Życiowa inspiracja: Uwielbiam Tię Torres z „Pit Bulls and Parolees” – to dopiero ocalała!
Hobby: Trening (wędrówki i bieganie), latanie, skutery śnieżne, konie, łódki, granie na pianinie, ratowanie bostońskich terierów i żółwi, żonglerka i czytanie, szczególnie historia Ameryki i Rzymu.
Irytują mnie: Robienie idoli z krzykliwych, odrażających i wyniosłych ludzi, jak np. z Kardashianek. Zwierzęta wykorzystywane jako modne dodatki. Apatia – nie gadaj ciągle o zrobieniu czegoś, tylko to po prostu zrób i pomóż uczynić świat lepszym miejscem.
Trzy słowa, które cię opiszą: nieustępliwa, erudytka, Spartanka.

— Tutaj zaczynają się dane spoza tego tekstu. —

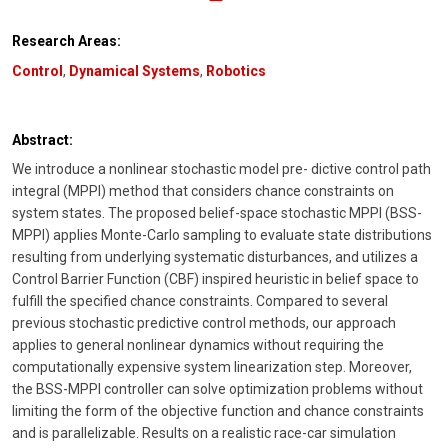
Research Areas:
Control
,
Dynamical Systems
,
Robotics
Abstract:
We introduce a nonlinear stochastic model pre- dictive control path
integral (MPPI) method that considers chance constraints on
system states. The proposed belief-space stochastic MPPI (BSS-
MPPI) applies Monte-Carlo sampling to evaluate state distributions
resulting from underlying systematic disturbances, and utilizes a
Control Barrier Function (CBF) inspired heuristic in belief space to
fulfill the specified chance constraints. Compared to several
previous stochastic predictive control methods, our approach
applies to general nonlinear dynamics without requiring the
computationally expensive system linearization step. Moreover,
the BSS-MPPI controller can solve optimization problems without
limiting the form of the objective function and chance constraints
and is parallelizable. Results on a realistic race-car simulation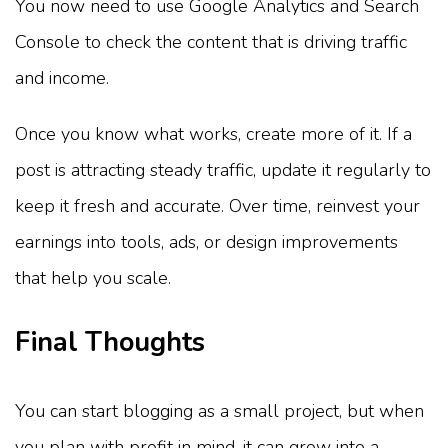
You now need to use Google Analytics and Search
Console to check the content that is driving traffic
and income.
Once you know what works, create more of it. If a
post is attracting steady traffic, update it regularly to
keep it fresh and accurate. Over time, reinvest your
earnings into tools, ads, or design improvements
that help you scale.
Final Thoughts
You can start blogging as a small project, but when
you plan with profit in mind, it can grow into a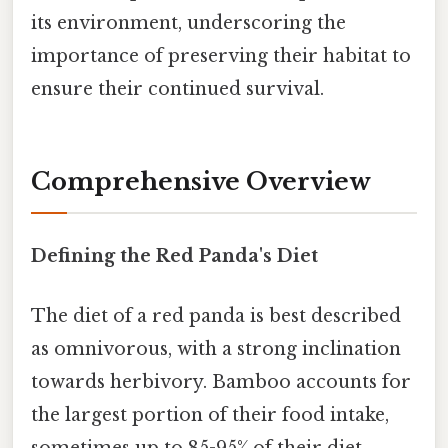
its environment, underscoring the
importance of preserving their habitat to
ensure their continued survival.
Comprehensive Overview
Defining the Red Panda's Diet
The diet of a red panda is best described
as omnivorous, with a strong inclination
towards herbivory. Bamboo accounts for
the largest portion of their food intake,
sometimes up to 85-95% of their diet,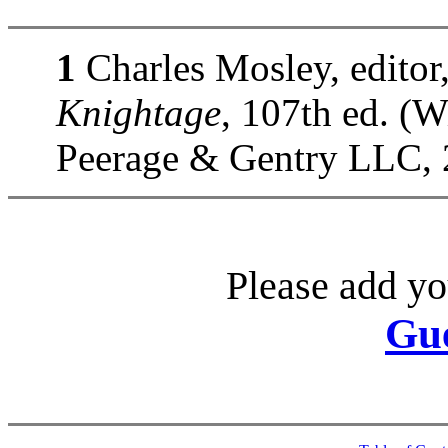
1
Charles Mosley, editor
Knightage
, 107th ed. (
Peerage & Gentry LLC, 
Please add yo
Gu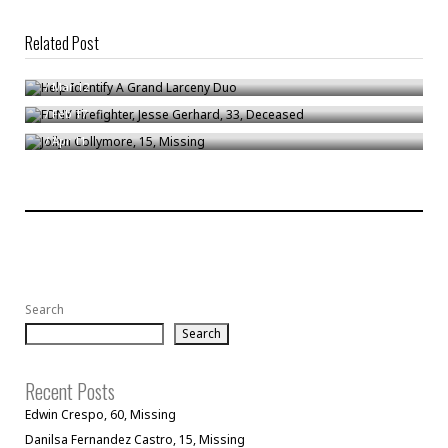
Related Post
Help Identify A Grand Larceny Duo
FDNY Firefighter, Jesse Gerhard, 33, Deceased
/
Mar 12
Joilyn Collymore, 15, Missing
/
Feb 17
/
Apr 11
Search
Search
Recent Posts
Edwin Crespo, 60, Missing
Danilsa Fernandez Castro, 15, Missing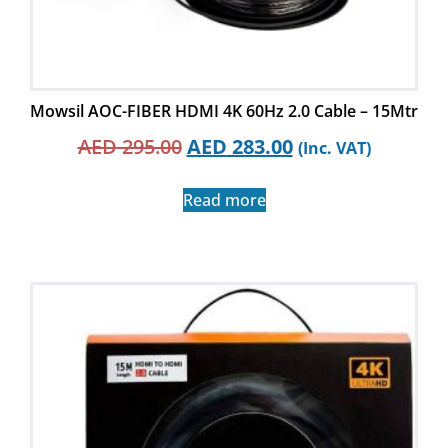
Mowsil AOC-FIBER HDMI 4K 60Hz 2.0 Cable – 15Mtr
AED
295.00
AED
283.00
(Inc. VAT)
Read more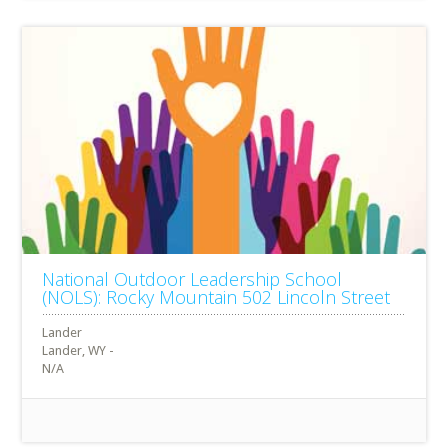
National Outdoor Leadership School
(NOLS): Rocky Mountain 502 Lincoln Street
Lander
Lander, WY -
N/A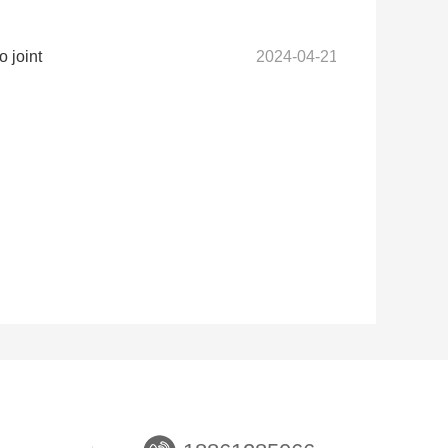
 joint
2024-04-21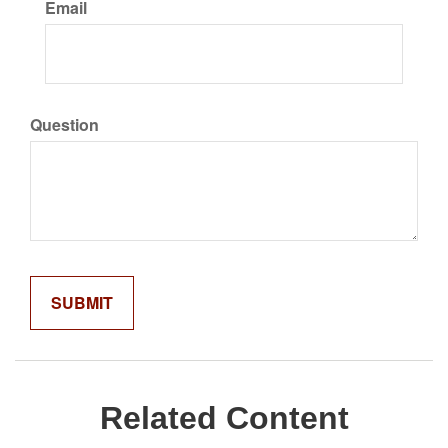
Email
Question
Related Content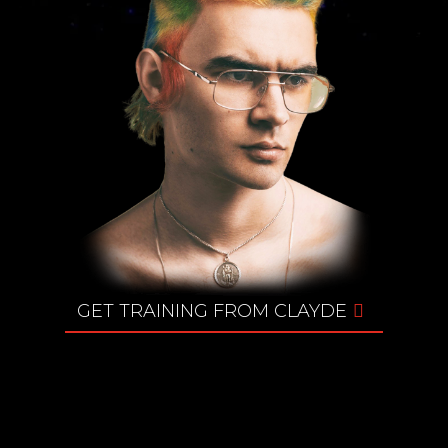
GET TRAINING FROM CLAYDE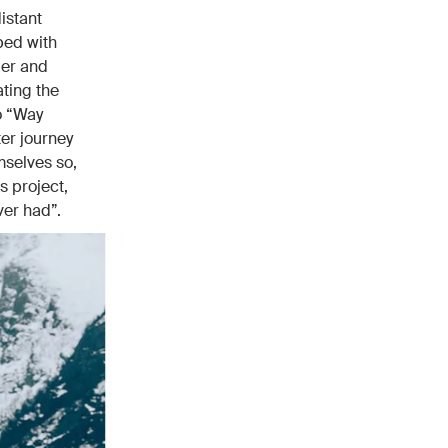
istant
ped with
der and
ting the
to “Way
ter journey
mselves so,
s project,
ver had”.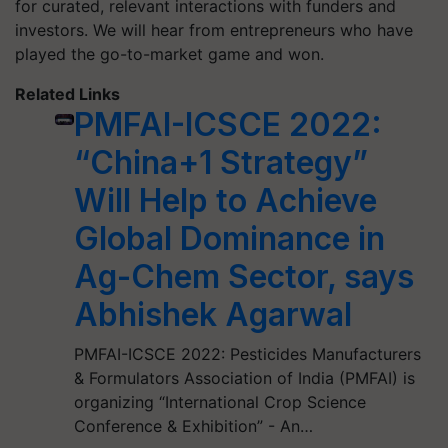
for curated, relevant interactions with funders and
investors. We will hear from entrepreneurs who have
played the go-to-market game and won.
Related Links
PMFAI-ICSCE 2022:
“China+1 Strategy”
Will Help to Achieve
Global Dominance in
Ag-Chem Sector, says
Abhishek Agarwal
PMFAI-ICSCE 2022: Pesticides Manufacturers
& Formulators Association of India (PMFAI) is
organizing “International Crop Science
Conference & Exhibition” - An…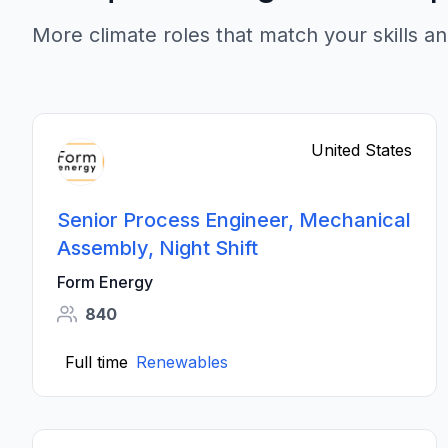
More climate roles that match your skills an
United States
Senior Process Engineer, Mechanical
Assembly, Night Shift
Form Energy
840
Full time
Renewables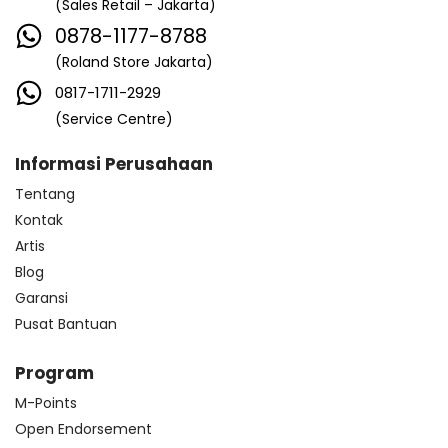
(Sales Retail – Jakarta)
0878-1177-8788
(Roland Store Jakarta)
0817-1711-2929
(Service Centre)
Informasi Perusahaan
Tentang
Kontak
Artis
Blog
Garansi
Pusat Bantuan
Program
M-Points
Open Endorsement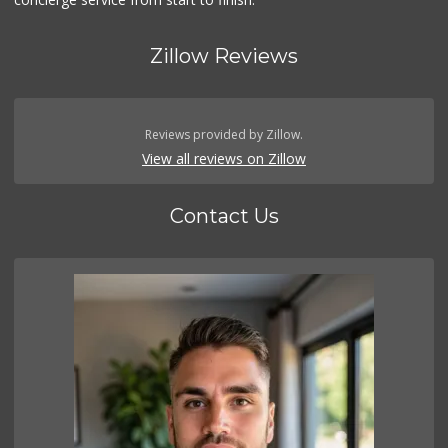
Zillow Reviews
Reviews provided by Zillow.
View all reviews on Zillow
Contact Us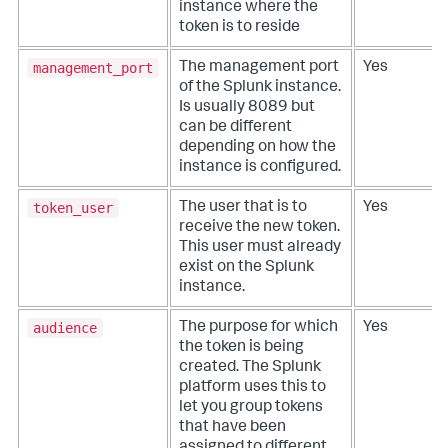
instance where the
token is to reside
management_port
The management port
Yes
of the Splunk instance.
Is usually 8089 but
can be different
depending on how the
instance is configured.
token_user
The user that is to
Yes
receive the new token.
This user must already
exist on the Splunk
instance.
audience
The purpose for which
Yes
the token is being
created. The Splunk
platform uses this to
let you group tokens
that have been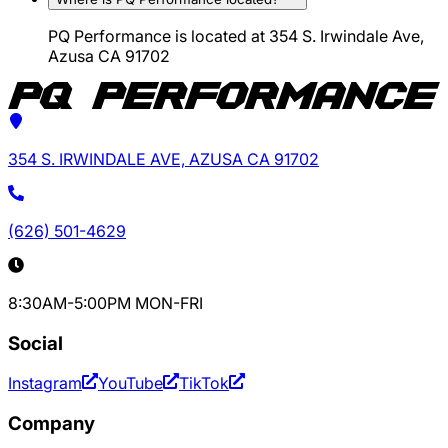
PQ Performance is located at 354 S. Irwindale Ave,
Azusa CA 91702
354 S. IRWINDALE AVE, AZUSA CA 91702
(626) 501-4629
8:30AM-5:00PM MON-FRI
Social
Instagram
YouTube
TikTok
Company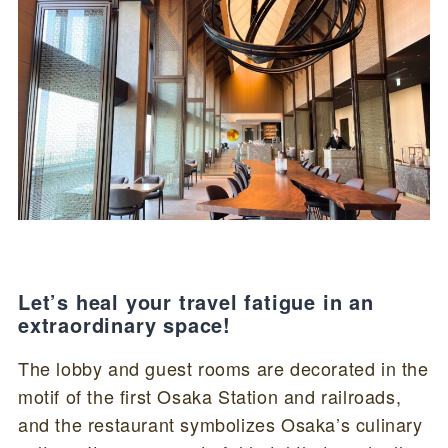
Let’s heal your travel fatigue in an
extraordinary space!
The lobby and guest rooms are decorated in the
motif of the first Osaka Station and railroads,
and the restaurant symbolizes Osaka’s culinary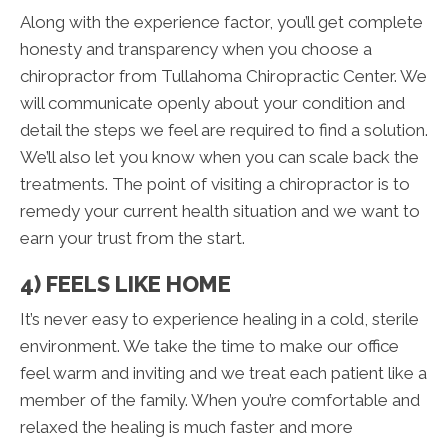
Along with the experience factor, you’ll get complete
honesty and transparency when you choose a
chiropractor from Tullahoma Chiropractic Center. We
will communicate openly about your condition and
detail the steps we feel are required to find a solution.
We’ll also let you know when you can scale back the
treatments. The point of visiting a chiropractor is to
remedy your current health situation and we want to
earn your trust from the start.
4) FEELS LIKE HOME
It’s never easy to experience healing in a cold, sterile
environment. We take the time to make our office
feel warm and inviting and we treat each patient like a
member of the family. When you’re comfortable and
relaxed the healing is much faster and more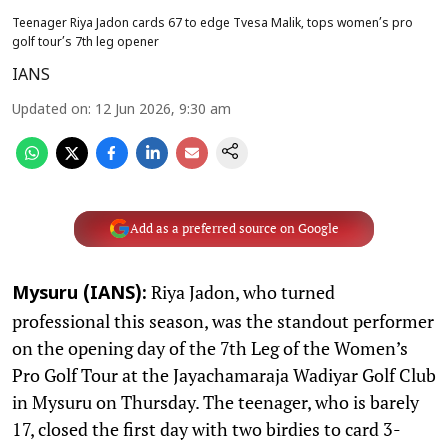
Teenager Riya Jadon cards 67 to edge Tvesa Malik, tops women’s pro
golf tour’s 7th leg opener
IANS
Updated on
:
12 Jun 2026, 9:30 am
Add as a preferred source on Google
Riya Jadon, who turned
Mysuru (IANS):
professional this season, was the standout performer
on the opening day of the 7th Leg of the Women’s
Pro Golf Tour at the Jayachamaraja Wadiyar Golf Club
in Mysuru on Thursday. The teenager, who is barely
17, closed the first day with two birdies to card 3-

Trzy rzeczy, które wziąłbyś ze sobą na wyspę oraz powód ich wzięcia: Chanel No. 5, bo wiem jak źle będziemy pachnieć. Nitka dentystyczna, bo uwielbiam mieć czyste zęby i dodatkowo ma wiele zastosowań, a także dużego, pluszowego teriera bostońskiego.
Uczestnik, którego najbardziej przypominasz: Coach. Kropka.
Powód bycia w Survivor: Pieniądze, bo bieda jest słaba, a pieniądze oznaczają do pewnego momentu władzę. Poza tym lubię przygody.
Dlaczego "przetrwasz" Survivor?: Mam za sobą wojskowe przeszkolenie z przetrwania latem i zimą, budowy szałasu, rozpalania ognia, zapewniania pożywienia, a także mordercze treningi oraz wyższą wolę przetrwania. Dodatkowo jestem zabawna! Jestem oficjalnym członkiem klubu czytających żonglerów, więc nauczę ich jak żonglować.
Dlaczego wygrasz Survivor?: Jak Hanibal Lecter, mam dobre maniery i stanowię przyjemne towarzystwo. Jednak to nie znaczy, że nie zrobię wody z twojego mózgu. Milion dolarów oznacza wolność, która jest dla mnie bezcenna. Zrezygnuję, odpuszczę, poddam się – kiedy będę martwa!